If future research bears that contention out, we may be able to give some of the internet’s outlier ASMR content the benefit of the doubt. Perhaps what we’re experiencing when we slip into an ASMR state is a kind of sensory confusion: We do not so much hear the words of the person talking to us as feel them. (Beguiled as I was by the telemarketers’ tones, I never really understood what they were selling.) Why couldn’t that also be true when we fixate on a model’s languorous gaze?
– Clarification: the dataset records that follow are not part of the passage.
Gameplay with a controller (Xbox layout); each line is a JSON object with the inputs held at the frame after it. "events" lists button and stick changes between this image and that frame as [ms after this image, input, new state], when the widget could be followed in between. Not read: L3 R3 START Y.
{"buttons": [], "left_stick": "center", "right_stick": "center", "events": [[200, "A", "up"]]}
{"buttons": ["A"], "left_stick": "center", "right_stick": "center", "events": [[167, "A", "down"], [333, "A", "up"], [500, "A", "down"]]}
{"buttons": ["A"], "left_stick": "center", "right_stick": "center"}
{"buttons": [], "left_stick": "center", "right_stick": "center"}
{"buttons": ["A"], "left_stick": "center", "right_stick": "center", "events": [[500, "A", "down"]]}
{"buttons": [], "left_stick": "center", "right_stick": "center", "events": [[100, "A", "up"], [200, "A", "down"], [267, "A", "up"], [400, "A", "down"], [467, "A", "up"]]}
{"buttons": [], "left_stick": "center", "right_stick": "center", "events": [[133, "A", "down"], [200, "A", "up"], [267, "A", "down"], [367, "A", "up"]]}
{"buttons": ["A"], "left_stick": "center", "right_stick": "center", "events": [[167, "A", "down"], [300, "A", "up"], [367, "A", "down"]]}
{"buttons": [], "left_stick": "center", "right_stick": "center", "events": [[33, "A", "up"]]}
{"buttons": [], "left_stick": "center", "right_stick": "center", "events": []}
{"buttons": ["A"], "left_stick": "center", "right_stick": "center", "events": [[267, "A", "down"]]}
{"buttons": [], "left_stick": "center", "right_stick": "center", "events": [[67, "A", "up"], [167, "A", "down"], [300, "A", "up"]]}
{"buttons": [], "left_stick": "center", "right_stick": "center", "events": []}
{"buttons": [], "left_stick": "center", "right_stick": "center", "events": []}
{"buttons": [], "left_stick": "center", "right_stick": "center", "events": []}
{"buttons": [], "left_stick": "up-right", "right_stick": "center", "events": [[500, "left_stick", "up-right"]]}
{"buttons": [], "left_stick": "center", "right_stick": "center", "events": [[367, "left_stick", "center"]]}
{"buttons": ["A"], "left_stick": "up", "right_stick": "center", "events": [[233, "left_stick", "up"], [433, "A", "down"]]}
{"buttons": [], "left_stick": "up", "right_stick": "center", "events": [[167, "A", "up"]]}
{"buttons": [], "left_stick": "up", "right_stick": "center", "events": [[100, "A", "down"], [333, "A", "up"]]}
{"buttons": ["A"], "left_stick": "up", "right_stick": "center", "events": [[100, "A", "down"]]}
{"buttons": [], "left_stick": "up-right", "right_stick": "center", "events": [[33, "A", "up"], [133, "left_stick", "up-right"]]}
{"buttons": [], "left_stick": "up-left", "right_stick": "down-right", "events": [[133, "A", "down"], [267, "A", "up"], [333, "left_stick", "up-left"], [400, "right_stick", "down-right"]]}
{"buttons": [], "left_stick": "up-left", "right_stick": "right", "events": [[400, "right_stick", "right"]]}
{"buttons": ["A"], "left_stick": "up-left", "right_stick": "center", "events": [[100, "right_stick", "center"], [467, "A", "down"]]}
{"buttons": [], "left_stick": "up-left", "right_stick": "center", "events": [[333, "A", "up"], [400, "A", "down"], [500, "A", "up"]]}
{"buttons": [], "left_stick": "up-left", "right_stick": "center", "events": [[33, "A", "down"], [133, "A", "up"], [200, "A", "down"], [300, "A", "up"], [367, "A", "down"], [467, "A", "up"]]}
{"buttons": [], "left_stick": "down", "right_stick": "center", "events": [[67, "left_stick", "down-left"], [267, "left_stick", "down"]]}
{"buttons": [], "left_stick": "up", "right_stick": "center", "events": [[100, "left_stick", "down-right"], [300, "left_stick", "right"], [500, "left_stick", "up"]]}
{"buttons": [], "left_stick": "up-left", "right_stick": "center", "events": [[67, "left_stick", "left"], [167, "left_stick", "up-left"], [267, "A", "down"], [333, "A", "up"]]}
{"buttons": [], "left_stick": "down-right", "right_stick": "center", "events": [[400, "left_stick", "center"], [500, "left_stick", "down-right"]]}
ASMR, in other words, may not be any one thing so much as it is a grand complication of crossed wires, an idiosyncratic mess of misfired signals that engender new felt signifiers within the brain.

But even if that proves true, we have all the more reason to zero in on a clearer definition of ASMR today. The term has always been ad hoc, more a finding aid designed to organize virtual communities than an attempt to provide a definitive diagnosis. From the start, it was a way of listening in to certain sounds and identifying those who knew how to make them. Given how fuzzy the phenomenon is proving itself to be, we might do well to return to that earlier, more restrictive use of the term. The working of our minds will always be our greatest mystery. The language of the internet need not be.